__HOW TO COMPLETE THIS TASK__.
A verbatim copy of all entries is the expected output.

__ENTRIES SUPPLIED__.
►

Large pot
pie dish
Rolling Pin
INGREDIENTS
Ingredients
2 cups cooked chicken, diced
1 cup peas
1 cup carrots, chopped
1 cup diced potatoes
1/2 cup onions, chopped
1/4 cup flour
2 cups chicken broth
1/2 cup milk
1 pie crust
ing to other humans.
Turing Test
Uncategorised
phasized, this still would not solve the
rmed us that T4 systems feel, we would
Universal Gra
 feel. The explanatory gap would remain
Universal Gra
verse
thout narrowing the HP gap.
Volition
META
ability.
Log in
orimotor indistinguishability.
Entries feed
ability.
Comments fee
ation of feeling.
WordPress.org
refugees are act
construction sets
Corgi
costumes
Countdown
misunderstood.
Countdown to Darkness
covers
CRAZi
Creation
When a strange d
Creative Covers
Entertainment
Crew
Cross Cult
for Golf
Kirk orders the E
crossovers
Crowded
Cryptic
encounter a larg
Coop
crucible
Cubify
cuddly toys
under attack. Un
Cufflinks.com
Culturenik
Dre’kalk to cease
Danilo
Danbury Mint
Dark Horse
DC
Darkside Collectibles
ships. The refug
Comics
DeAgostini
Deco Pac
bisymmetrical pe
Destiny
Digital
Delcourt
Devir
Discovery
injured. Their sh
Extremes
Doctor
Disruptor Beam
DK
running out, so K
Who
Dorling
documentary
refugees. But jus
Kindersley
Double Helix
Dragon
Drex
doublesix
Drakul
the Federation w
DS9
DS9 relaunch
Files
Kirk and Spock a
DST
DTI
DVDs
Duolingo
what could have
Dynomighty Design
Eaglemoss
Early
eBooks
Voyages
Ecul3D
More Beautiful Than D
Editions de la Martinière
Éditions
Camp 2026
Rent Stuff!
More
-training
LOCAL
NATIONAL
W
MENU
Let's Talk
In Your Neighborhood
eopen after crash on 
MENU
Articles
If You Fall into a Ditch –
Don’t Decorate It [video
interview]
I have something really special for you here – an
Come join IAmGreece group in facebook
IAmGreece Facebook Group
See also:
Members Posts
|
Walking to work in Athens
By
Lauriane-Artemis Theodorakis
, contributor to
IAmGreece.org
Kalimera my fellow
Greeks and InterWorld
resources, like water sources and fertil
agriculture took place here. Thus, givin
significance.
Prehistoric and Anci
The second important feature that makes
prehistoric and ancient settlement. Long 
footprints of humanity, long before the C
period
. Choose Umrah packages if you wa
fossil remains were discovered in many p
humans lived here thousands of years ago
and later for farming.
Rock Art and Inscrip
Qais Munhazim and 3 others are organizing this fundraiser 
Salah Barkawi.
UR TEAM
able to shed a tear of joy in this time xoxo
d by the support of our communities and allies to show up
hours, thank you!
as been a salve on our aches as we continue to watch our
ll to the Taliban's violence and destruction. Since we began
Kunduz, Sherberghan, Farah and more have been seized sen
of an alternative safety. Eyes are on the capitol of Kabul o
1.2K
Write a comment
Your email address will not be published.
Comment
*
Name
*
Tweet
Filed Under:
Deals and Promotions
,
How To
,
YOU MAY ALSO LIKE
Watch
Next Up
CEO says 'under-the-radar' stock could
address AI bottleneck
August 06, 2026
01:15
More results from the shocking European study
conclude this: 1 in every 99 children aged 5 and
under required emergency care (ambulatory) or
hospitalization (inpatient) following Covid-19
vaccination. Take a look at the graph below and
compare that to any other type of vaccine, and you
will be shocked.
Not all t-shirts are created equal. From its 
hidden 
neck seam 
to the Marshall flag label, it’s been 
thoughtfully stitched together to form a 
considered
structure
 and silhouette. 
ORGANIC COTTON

◄

__OUTPUT OF THE EXERCISE__.
Large pot
pie dish
Rolling Pin
INGREDIENTS
Ingredients
2 cups cooked chicken, diced
1 cup peas
1 cup carrots, chopped
1 cup diced potatoes
1/2 cup onions, chopped
1/4 cup flour
2 cups chicken broth
1/2 cup milk
1 pie crust
ing to other humans.
Turing Test
Uncategorised
phasized, this still would not solve the
rmed us that T4 systems feel, we would
Universal Gra
 feel. The explanatory gap would remain
Universal Gra
verse
thout narrowing the HP gap.
Volition
META
ability.
Log in
orimotor indistinguishability.
Entries feed
ability.
Comments fee
ation of feeling.
WordPress.org
refugees are act
construction sets
Corgi
costumes
Countdown
misunderstood.
Countdown to Darkness
covers
CRAZi
Creation
When a strange d
Creative Covers
Entertainment
Crew
Cross Cult
for Golf
Kirk orders the E
crossovers
Crowded
Cryptic
encounter a larg
Coop
crucible
Cubify
cuddly toys
under attack. Un
Cufflinks.com
Culturenik
Dre’kalk to cease
Danilo
Danbury Mint
Dark Horse
DC
Darkside Collectibles
ships. The refug
Comics
DeAgostini
Deco Pac
bisymmetrical pe
Destiny
Digital
Delcourt
Devir
Discovery
injured. Their sh
Extremes
Doctor
Disruptor Beam
DK
running out, so K
Who
Dorling
documentary
refugees. But jus
Kindersley
Double Helix
Dragon
Drex
doublesix
Drakul
the Federation w
DS9
DS9 relaunch
Files
Kirk and Spock a
DST
DTI
DVDs
Duolingo
what could have
Dynomighty Design
Eaglemoss
Early
eBooks
Voyages
Ecul3D
More Beautiful Than D
Editions de la Martinière
Éditions
Camp 2026
Rent Stuff!
More
-training
LOCAL
NATIONAL
W
MENU
Let's Talk
In Your Neighborhood
eopen after crash on 
MENU
Articles
If You Fall into a Ditch –
Don’t Decorate It [video
interview]
I have something really special for you here – an
Come join IAmGreece group in facebook
IAmGreece Facebook Group
See also:
Members Posts
|
Walking to work in Athens
By
Lauriane-Artemis Theodorakis
, contributor to
IAmGreece.org
Kalimera my fellow
Greeks and InterWorld
resources, like water sources and fertil
agriculture took place here. Thus, givin
significance.
Prehistoric and Anci
The second important feature that makes
prehistoric and ancient settlement. Long 
footprints of humanity, long before the C
period
. Choose Umrah packages if you wa
fossil remains were discovered in many p
humans lived here thousands of years ago
and later for farming.
Rock Art and Inscrip
Qais Munhazim and 3 others are organizing this fundraiser 
Salah Barkawi.
UR TEAM
able to shed a tear of joy in this time xoxo
d by the support of our communities and allies to show up
hours, thank you!
as been a salve on our aches as we continue to watch our
ll to the Taliban's violence and destruction. Since we began
Kunduz, Sherberghan, Farah and more have been seized sen
of an alternative safety. Eyes are on the capitol of Kabul o
1.2K
Write a comment
Your email address will not be published.
Comment
*
Name
*
Tweet
Filed Under:
Deals and Promotions
,
How To
,
YOU MAY ALSO LIKE
Watch
Next Up
CEO says 'under-the-radar' stock could
address AI bottleneck
August 06, 2026
01:15
More results from the shocking European study
conclude this: 1 in every 99 children aged 5 and
under required emergency care (ambulatory) or
hospitalization (inpatient) following Covid-19
vaccination. Take a look at the graph below and
compare that to any other type of vaccine, and you
will be shocked.
Not all t-shirts are created equal. From its 
hidden 
neck seam 
to the Marshall flag label, it’s been 
thoughtfully stitched together to form a 
considered
structure
 and silhouette. 
ORGANIC COTTON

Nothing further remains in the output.